I can't completely relate to this yet (she has 4 kids to my single), but I get the feeling, and it made me laugh.


The Icicle of Icicles

It's hard to tell from a picture, but it looked as big around as I am, and those windows it's out-reaching are six feet long, not counting the space between the top of the window and the roof.

On Parental Authority

I've been reading Shepherding a Child's Heart, by Tedd Tripp, and I thought I would share this quote.
As a parent, you have authority because God calls you to be an authority in your child's life. You have the authority to act on behalf of God. As a father or mother, you do not exercise rule over your jurisdiction, but over God's. You act at His command. You discharge a duty that He has given. You may not try to shape the lives of your children as pleases you, but as pleases Him.


Another Thing to Tuck Away

A post for mothers here.
The most awfully beautiful part of homeschooling is that I miss nothing. Day in and day out, I miss nothing. Perhaps that makes it all the more bittersweet to send a beloved child off on an adventure of their own? I don't know. But for me, the closeness begets a sense of comfort and joy that I hold on to, knowing that it's season is all too soon coming to an end.

I have made no mention of any of this to Jo. I think that sometimes the worst sin we can commit as mothers is to clip the wings of joy as they sprout in our children by saddling them with a bit of our own longing. Instead of holding her closer and whispering, "Come back to me safely. Don't be gone long," I smile at her as we stand side by side at the kitchen sink and say, "What an amazing adventure God has planned for you! I can feel it!" Instead of biting my lip and telling her how very empty my days will feel without her smile in the sea of faces around me, I kiss her forehead and let her know how delighted her father is to have her as a traveling companion.


Snow Totals

Now that the snow has almost ended, the reports are coming in. For us, it looks like roughly 20 inches in the past 30 hours--add that to our roughly 27 from the weekend, and we're looking at snow 4 feet deep!


Snow, Snow, Snow, Snow

If you didn't sing that title in your head, I'm sorry.

24.5", still snowing, and supposed to continue until almost midnight!


Baking with Carrots

By request, here are 2 of the recipes I used last weekend. I think that either of these could be made with half wheat flour (or with all wheat pastry flour), but I have not tried it yet. Also, for the buns, I think I would leave out the orange peel in the future. It's good for a BBQ sandwich, but might be a little strange in some things.
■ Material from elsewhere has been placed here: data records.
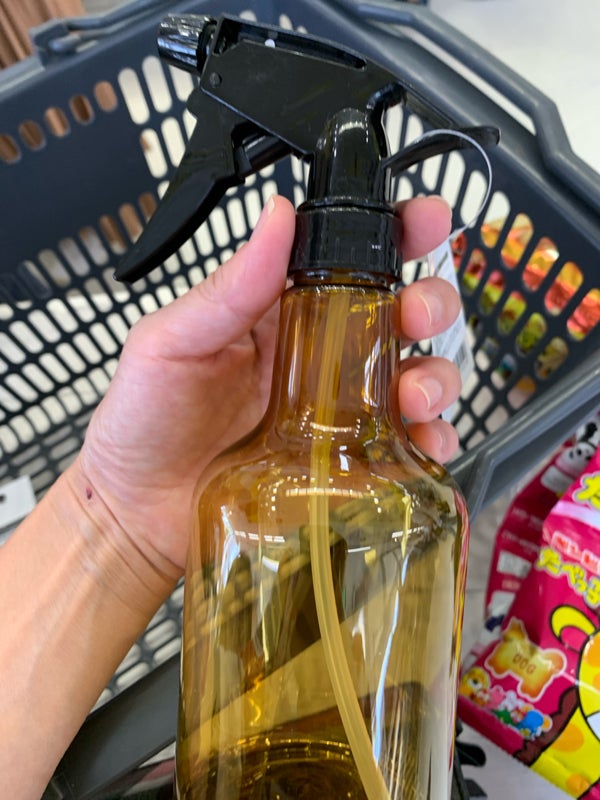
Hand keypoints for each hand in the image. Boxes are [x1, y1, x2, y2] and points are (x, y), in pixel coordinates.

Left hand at [77, 195, 460, 573]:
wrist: (136, 514)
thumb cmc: (142, 423)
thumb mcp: (170, 345)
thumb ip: (226, 289)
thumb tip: (276, 217)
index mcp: (276, 314)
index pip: (344, 258)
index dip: (395, 233)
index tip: (429, 219)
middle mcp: (315, 356)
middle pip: (397, 315)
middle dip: (429, 304)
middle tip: (418, 316)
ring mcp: (334, 411)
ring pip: (412, 375)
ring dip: (435, 374)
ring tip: (415, 394)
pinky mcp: (343, 461)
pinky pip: (402, 445)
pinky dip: (429, 439)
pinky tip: (421, 442)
Carrot Muffins (from the King Arthur Flour company)

2 1/4 c flour
1/2 c sugar
1/4 c brown sugar
1 1/2 t baking powder
1/4 t baking soda
1 1/2 t cinnamon
3/4 t ginger
3/4 t salt
1/3 c golden raisins
1/3 c diced walnuts
2 lg. eggs
3/4 c water
1/3 c vegetable oil
1 c grated carrots, lightly packed

Whisk together all dry ingredients, including raisins and walnuts. Whisk together wet ingredients. Stir together. Fold in carrots. Bake in greased muffin cups for 20 minutes at 400. Cool in pan 5 min.

Cheese & Carrot Sandwich Buns (from Pillsbury)

1 c water
1 c milk
2 pkg active dry yeast (or 4 1/2 t.)
2 T sugar
1 1/2 t. salt
1 c finely shredded carrots
1/4 c Crisco
4 oz. shredded Cheddar (1 c)
1 t grated orange peel
1 egg
5 1/2-6 1/2 c flour

Heat water and milk to 100-110 degrees. In a large bowl, dissolve yeast and 1 t. of the sugar in warm liquid. Stir in remaining sugar, salt, carrots, shortening, cheese, orange peel, and egg; mix well. Add 3 c flour. Blend on low until moistened, then beat 3 minutes on medium. By hand, stir in 2 to 2 1/2 c flour until dough pulls cleanly away from sides of bowl. Knead in remaining flour until smooth and elastic, about 10 minutes (will be soft and slightly sticky). Place dough in greased bowl; cover loosely. Let rise in warm place until doubled, 45-60 min.

Punch down dough several times. Divide into 18 pieces. Shape into balls, then flatten slightly on greased cookie sheets. Cover and let rise until doubled, about 30 minutes.

Bake 13-18 minutes at 375, until golden brown. Remove from cookie sheets immediately.